- Born: Kiev, Ukrainian SSR, Soviet Union (now Kyiv, Ukraine)
- Occupation: Cryptographer

= Anna Lysyanskaya =

American cryptographer

Anna A. Lysyanskaya (Note: Анна А. Лисянська) is a cryptographer known for her research on digital signatures and anonymous digital credentials. She is the James A. and Julie N. Brown Professor of Computer Science at Brown University.

==Early life and education==
Lysyanskaya grew up in Kiev, Ukrainian SSR, Soviet Union (now Kyiv, Ukraine), and came to the US in 1993 to attend Smith College, where she graduated in 1997. She went to the Massachusetts Institute of Technology for graduate study, earning a master's degree in 1999 and completing her Ph.D. in 2002. Her dissertation, Signature Schemes and Applications to Cryptographic Protocol Design, was supervised by Ron Rivest.

==Career==
After completing her doctorate, Lysyanskaya joined the Brown University faculty in 2002. She was given the James A. and Julie N. Brown Professorship in 2023.

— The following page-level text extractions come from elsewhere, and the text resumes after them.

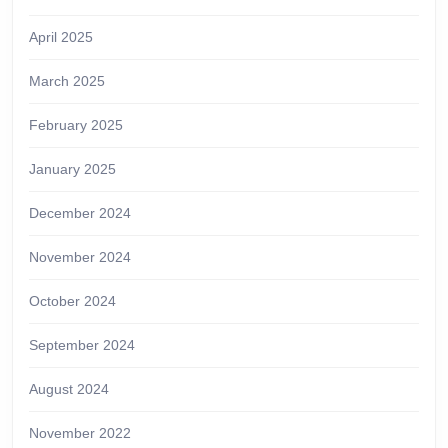
April 2025
March 2025
February 2025
January 2025
December 2024
November 2024
October 2024
September 2024
August 2024
November 2022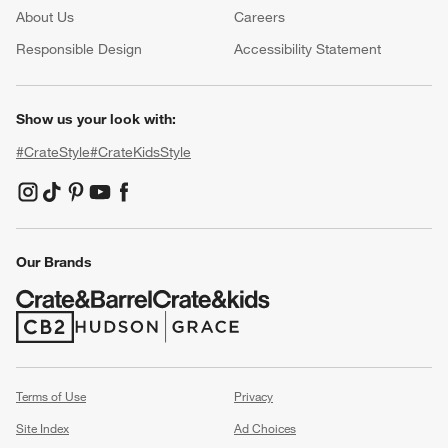
About Us
Careers
(Opens in new window)
Responsible Design
Accessibility Statement
Show us your look with:
#CrateStyle
#CrateKidsStyle
(Opens in new window)
(Opens in new window)
(Opens in new window)
(Opens in new window)
(Opens in new window)
Our Brands
(Opens in new window)
(Opens in new window)
Terms of Use
Privacy
Site Index
Ad Choices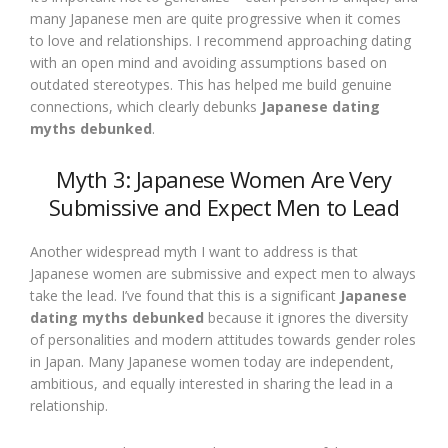
many Japanese men are quite progressive when it comes
to love and relationships. I recommend approaching dating
with an open mind and avoiding assumptions based on
outdated stereotypes. This has helped me build genuine
connections, which clearly debunks
Japanese dating
myths debunked
.
Myth 3: Japanese Women Are Very
Submissive and Expect Men to Lead
Another widespread myth I want to address is that
Japanese women are submissive and expect men to always
take the lead. I’ve found that this is a significant
Japanese
dating myths debunked
because it ignores the diversity
of personalities and modern attitudes towards gender roles
in Japan. Many Japanese women today are independent,
ambitious, and equally interested in sharing the lead in a
relationship.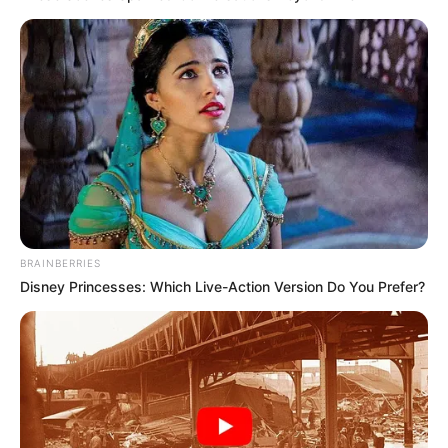
BRAINBERRIES
Disney Princesses: Which Live-Action Version Do You Prefer?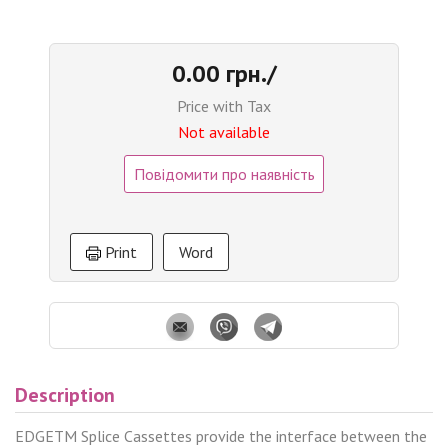
0.00 грн./
Price with Tax
Not available
Повідомити про наявність
Print
Word
Description
EDGETM Splice Cassettes provide the interface between the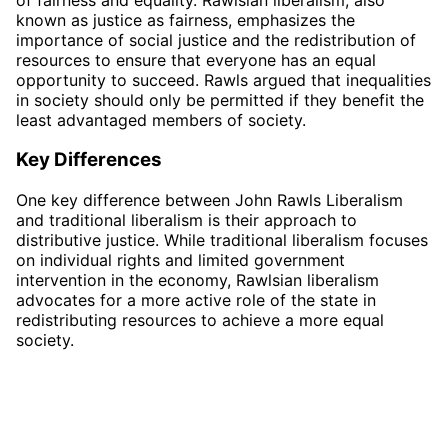
known as justice as fairness, emphasizes the
importance of social justice and the redistribution of
resources to ensure that everyone has an equal
opportunity to succeed. Rawls argued that inequalities
in society should only be permitted if they benefit the
least advantaged members of society.
Key Differences
One key difference between John Rawls Liberalism
and traditional liberalism is their approach to
distributive justice. While traditional liberalism focuses
on individual rights and limited government
intervention in the economy, Rawlsian liberalism
advocates for a more active role of the state in
redistributing resources to achieve a more equal
society.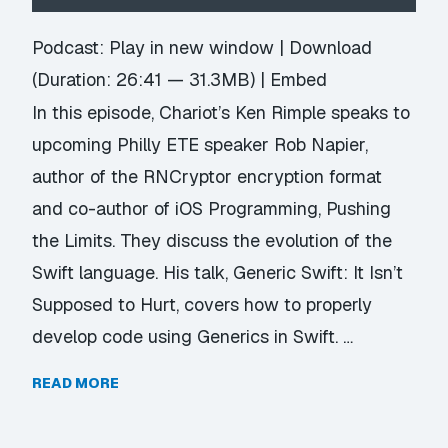
Player
Podcast:
Play in new window
|
Download
(Duration: 26:41 — 31.3MB) |
Embed
In this episode, Chariot’s Ken Rimple speaks to
upcoming Philly ETE speaker Rob Napier,
author of the RNCryptor encryption format
and co-author of iOS Programming, Pushing
the Limits. They discuss the evolution of the
Swift language. His talk, Generic Swift: It Isn’t
Supposed to Hurt, covers how to properly
develop code using Generics in Swift. …
READ MORE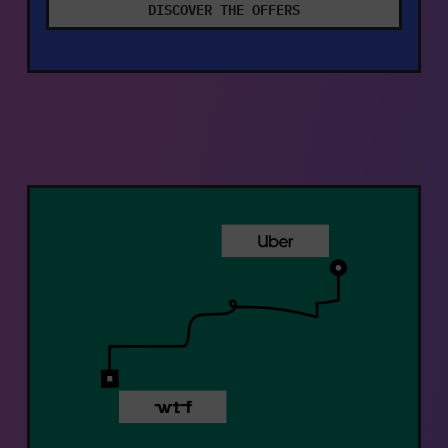
DISCOVER THE OFFERS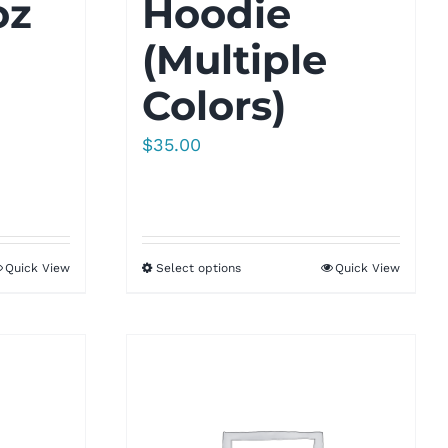
oz
Hoodie
(Multiple
Colors)
$
35.00
Quick View
Select options
Quick View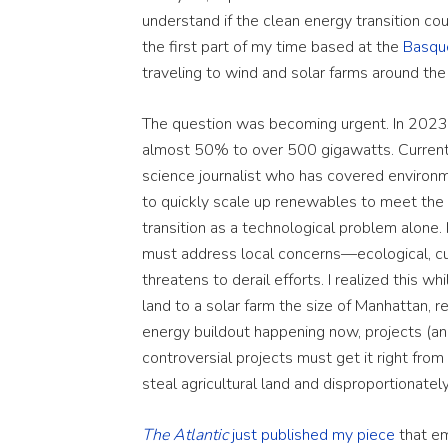
understand if the clean energy transition cou
the first part of my time based at the
Basqu
traveling to wind and solar farms around the
The question was becoming urgent. In 2023,
almost 50% to over 500 gigawatts. Current c
science journalist who has covered environm
to quickly scale up renewables to meet the c
transition as a technological problem alone
must address local concerns—ecological, cu
threatens to derail efforts. I realized this w
land to a solar farm the size of Manhattan, r
energy buildout happening now, projects (and
controversial projects must get it right from t
steal agricultural land and disproportionatel
The Atlantic
just published my piece
that em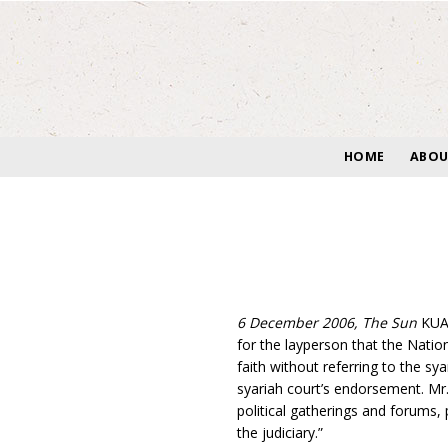
Skip
to
content
HOME
ABOU
6 December 2006, The Sun
KUAL
for the layperson that the Natio
faith without referring to the sy
syariah court’s endorsement. Mr.
political gatherings and forums, 
the judiciary.”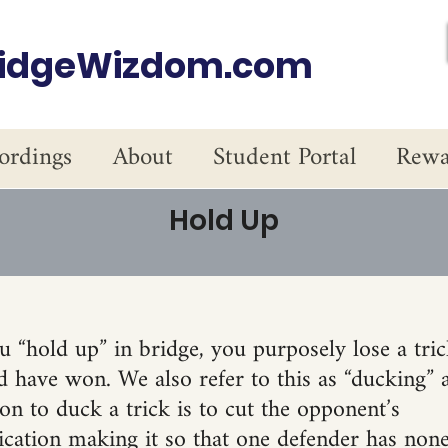
ridgeWizdom.com
ordings
About
Student Portal
Rewa
Hold Up
 “hold up” in bridge, you purposely lose a tric
 have won. We also refer to this as “ducking” a
n to duck a trick is to cut the opponent’s
ation making it so that one defender has none 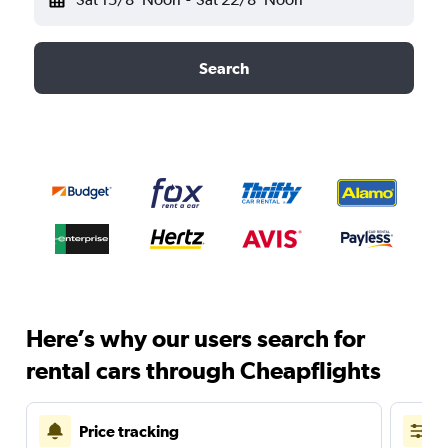
Search
Here’s why our users search for
rental cars through Cheapflights
Price tracking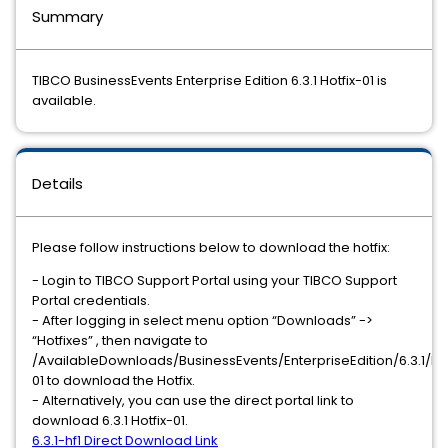
Summary
TIBCO BusinessEvents Enterprise Edition 6.3.1 Hotfix-01 is
available.
Details
Please follow instructions below to download the hotfix:
- Login to TIBCO Support Portal ​using your TIBCO Support
Portal credentials.
- After logging in select menu option “Downloads” ->
“Hotfixes” , then navigate to
/AvailableDownloads/BusinessEvents/EnterpriseEdition/6.3.1/hot
01 to download the Hotfix.
- Alternatively, you can use the direct portal link to
download 6.3.1 Hotfix-01.
6.3.1-hf1 Direct Download Link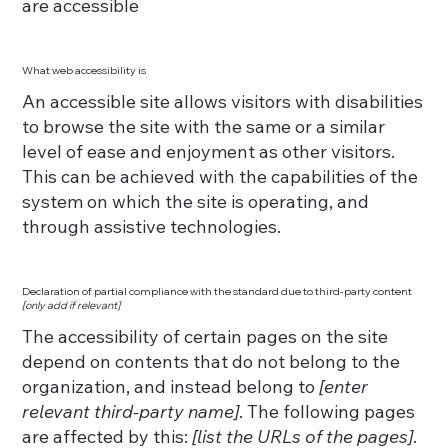
are accessible
What web accessibility is
An accessible site allows visitors with disabilities
to browse the site with the same or a similar
level of ease and enjoyment as other visitors.
This can be achieved with the capabilities of the
system on which the site is operating, and
through assistive technologies.
Declaration of partial compliance with the standard due to third-party content
[only add if relevant]
The accessibility of certain pages on the site
depend on contents that do not belong to the
organization, and instead belong to
[enter
relevant third-party name]
. The following pages
are affected by this:
[list the URLs of the pages]
.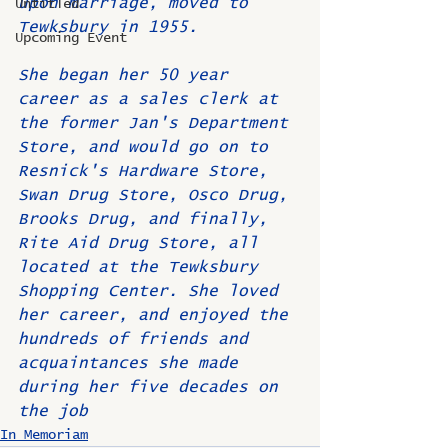
upon marriage, moved to 
Untitled
Tewksbury in 1955.
Upcoming Event
She began her 50 year 
career as a sales clerk at 
the former Jan's Department 
Store, and would go on to 
Resnick's Hardware Store, 
Swan Drug Store, Osco Drug, 
Brooks Drug, and finally, 
Rite Aid Drug Store, all 
located at the Tewksbury 
Shopping Center. She loved 
her career, and enjoyed the 
hundreds of friends and 
acquaintances she made 
during her five decades on 
the job
In Memoriam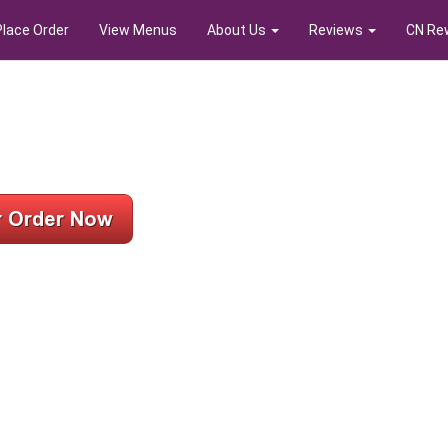
Place Order
View Menus
About Us
Reviews
CN Re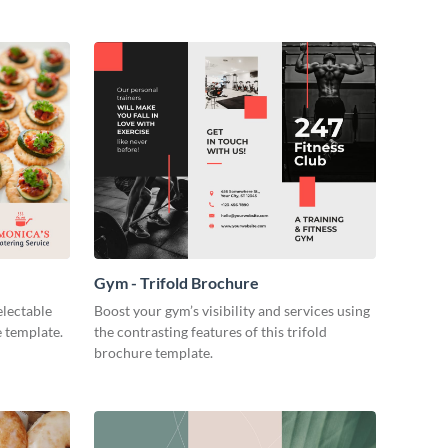
Gym - Trifold Brochure
electable
Boost your gym’s visibility and services using
e template.
the contrasting features of this trifold
brochure template.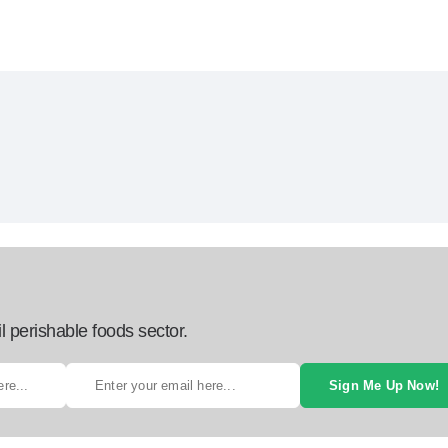
l perishable foods sector.
Sign Me Up Now!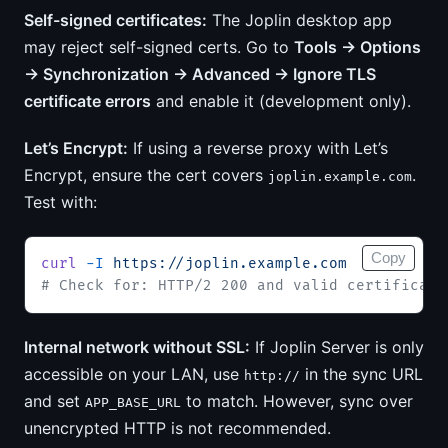
Self-signed certificates:
The Joplin desktop app
may reject self-signed certs. Go to
Tools → Options
→ Synchronization → Advanced → Ignore TLS
certificate errors
and enable it (development only).
Let’s Encrypt:
If using a reverse proxy with Let’s
Encrypt, ensure the cert covers
.
joplin.example.com
Test with:
Copy
curl
 -I
 https://joplin.example.com
# Check for: HTTP/2 200 and valid certificate
Internal network without SSL:
If Joplin Server is only
accessible on your LAN, use
in the sync URL
http://
and set
to match. However, sync over
APP_BASE_URL
unencrypted HTTP is not recommended.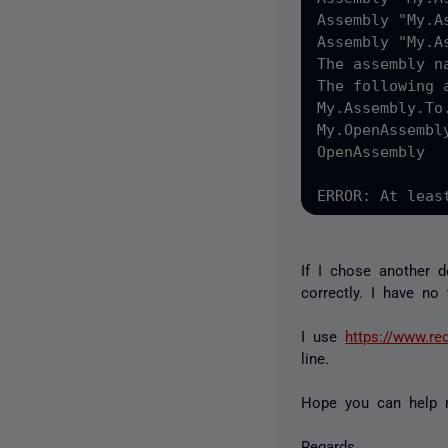
Assembly "My.A
Assembly "My.A
The assembly n
The following 
My.Assembly.To.
My.OpenAssembly
OpenAssembly

If I chose another 
correctly. I have no
I use
https://www.re
line.
Hope you can help 
Regards,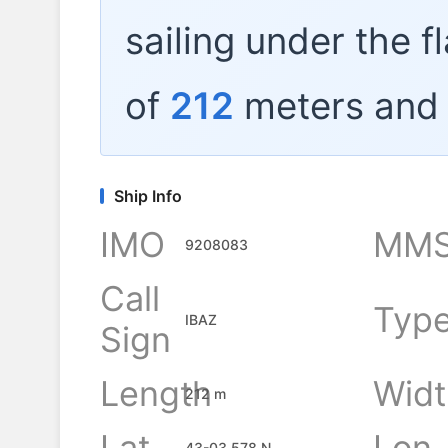
sailing under the f
of
212
meters and 
Ship Info
IMO
MMS
9208083
Call
Typ
IBAZ
Sign
Length
Widt
212 m
Lat
Lon
43-03.578 N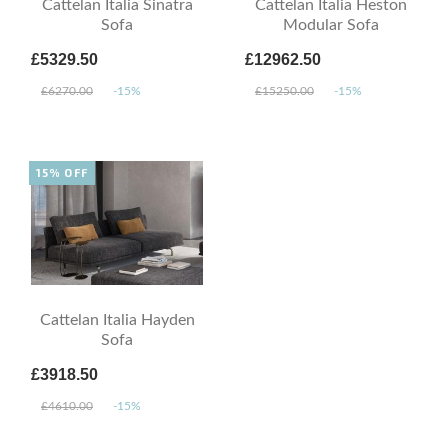
Cattelan Italia Sinatra
Cattelan Italia Heston
Sofa
Modular Sofa
£5329.50
£12962.50
£6270.00
-15%
£15250.00
-15%
15% OFF
Cattelan Italia Hayden
Sofa
£3918.50
£4610.00
-15%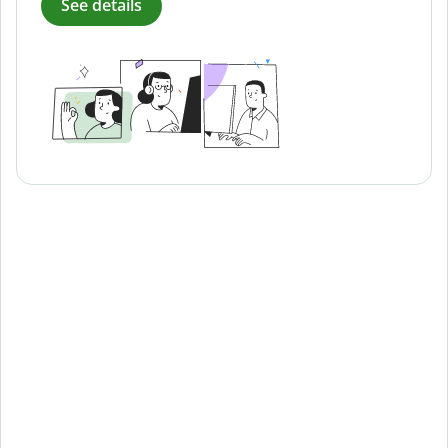
See details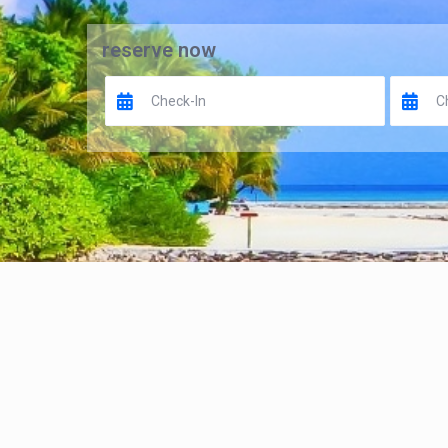
reserve now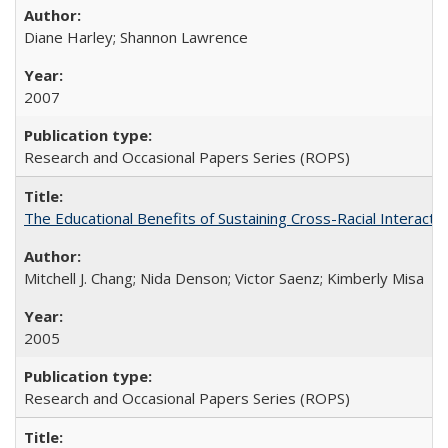
Diane Harley; Shannon Lawrence
2007
Research and Occasional Papers Series (ROPS)
The Educational Benefits of Sustaining Cross-Racial Interac
Mitchell J. Chang; Nida Denson; Victor Saenz; Kimberly Misa
2005
Research and Occasional Papers Series (ROPS)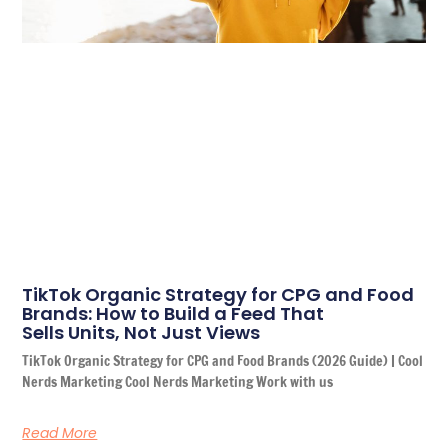
TikTok Organic Strategy for CPG and Food
Brands: How to Build a Feed That
Sells Units, Not Just Views
TikTok Organic Strategy for CPG and Food Brands (2026 Guide) | Cool
Nerds Marketing Cool Nerds Marketing Work with us
Read More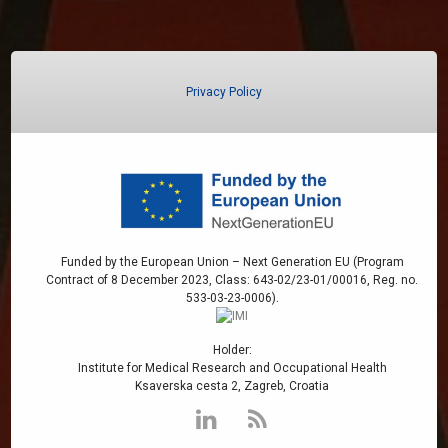
Privacy Policy
Funded by the European Union – Next Generation EU (Program
Contract of 8 December 2023, Class: 643-02/23-01/00016, Reg. no.
533-03-23-0006).
Holder:
Institute for Medical Research and Occupational Health
Ksaverska cesta 2, Zagreb, Croatia
LinkedIn
RSS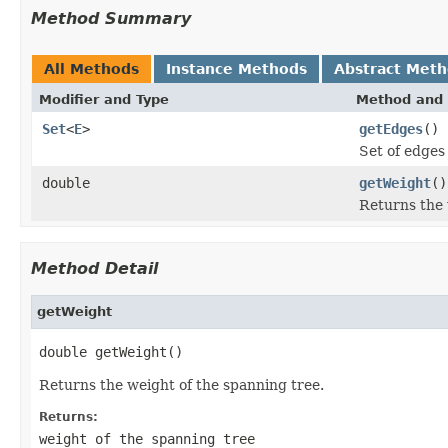
Method Summary
All Methods
Instance Methods
Abstract Met
Modifier and Type
Method and 
Set
<
E
>
getEdges
()
Set of edges
double
getWeight
()
Returns the 
Method Detail
getWeight
double getWeight()
Returns the weight of the spanning tree.
Returns:
weight of the spanning tree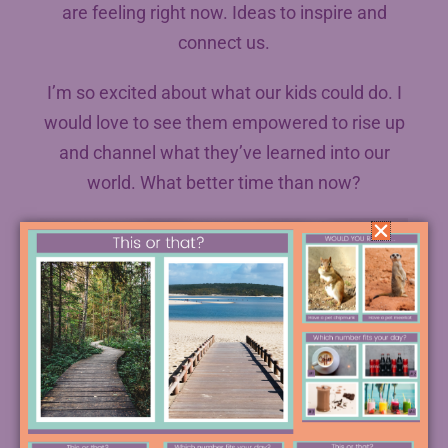
are feeling right now. Ideas to inspire and
connect us.
I’m so excited about what our kids could do. I
would love to see them empowered to rise up
and channel what they’ve learned into our
world. What better time than now?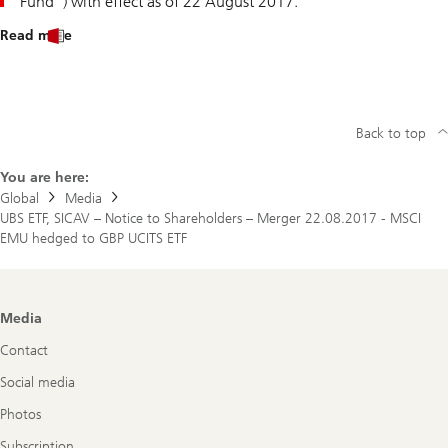
Fund") with effect as of 22 August 2017.
Read more
Back to top
You are here:
Global
Media
UBS ETF, SICAV – Notice to Shareholders – Merger 22.08.2017 - MSCI
EMU hedged to GBP UCITS ETF
Footer
Media
Navigation
Contact
Social media
Photos
Subscription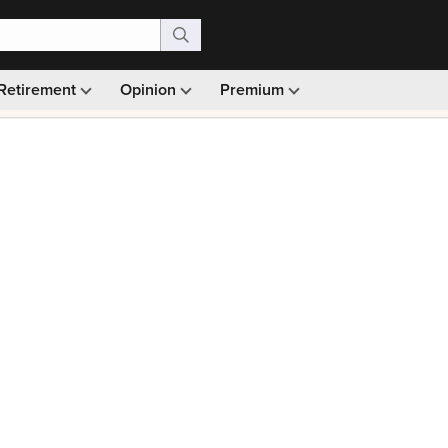
Retirement
Opinion
Premium
99)
Monthly picks · Ad-free browsing · 30-day money ba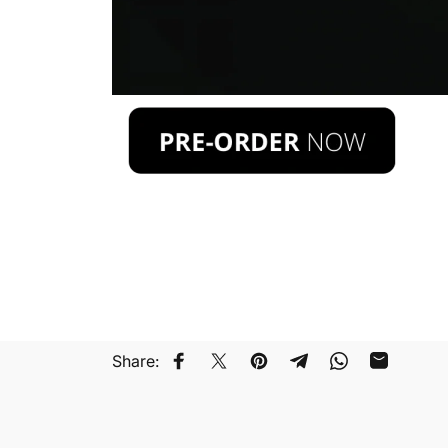
Share:
Compartir en Facebook
Compartir en Twitter
Guardar en Pinterest
Compartir en Teleg
Compartir en
Compartir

She is a member of the board of directors of the International Association for Cryptologic Research (IACR), first elected in 2012, and re-elected for three additional three-year terms in 2015, 2018 and 2021. She was named IACR Fellow in 2025. She served on the Scientific Advisory Board for the Institute for Computational and Experimental Research in Mathematics (ICERM) through 2021.

She was awarded the Levchin Prize in 2024 “for the development of efficient Anonymous Credentials”.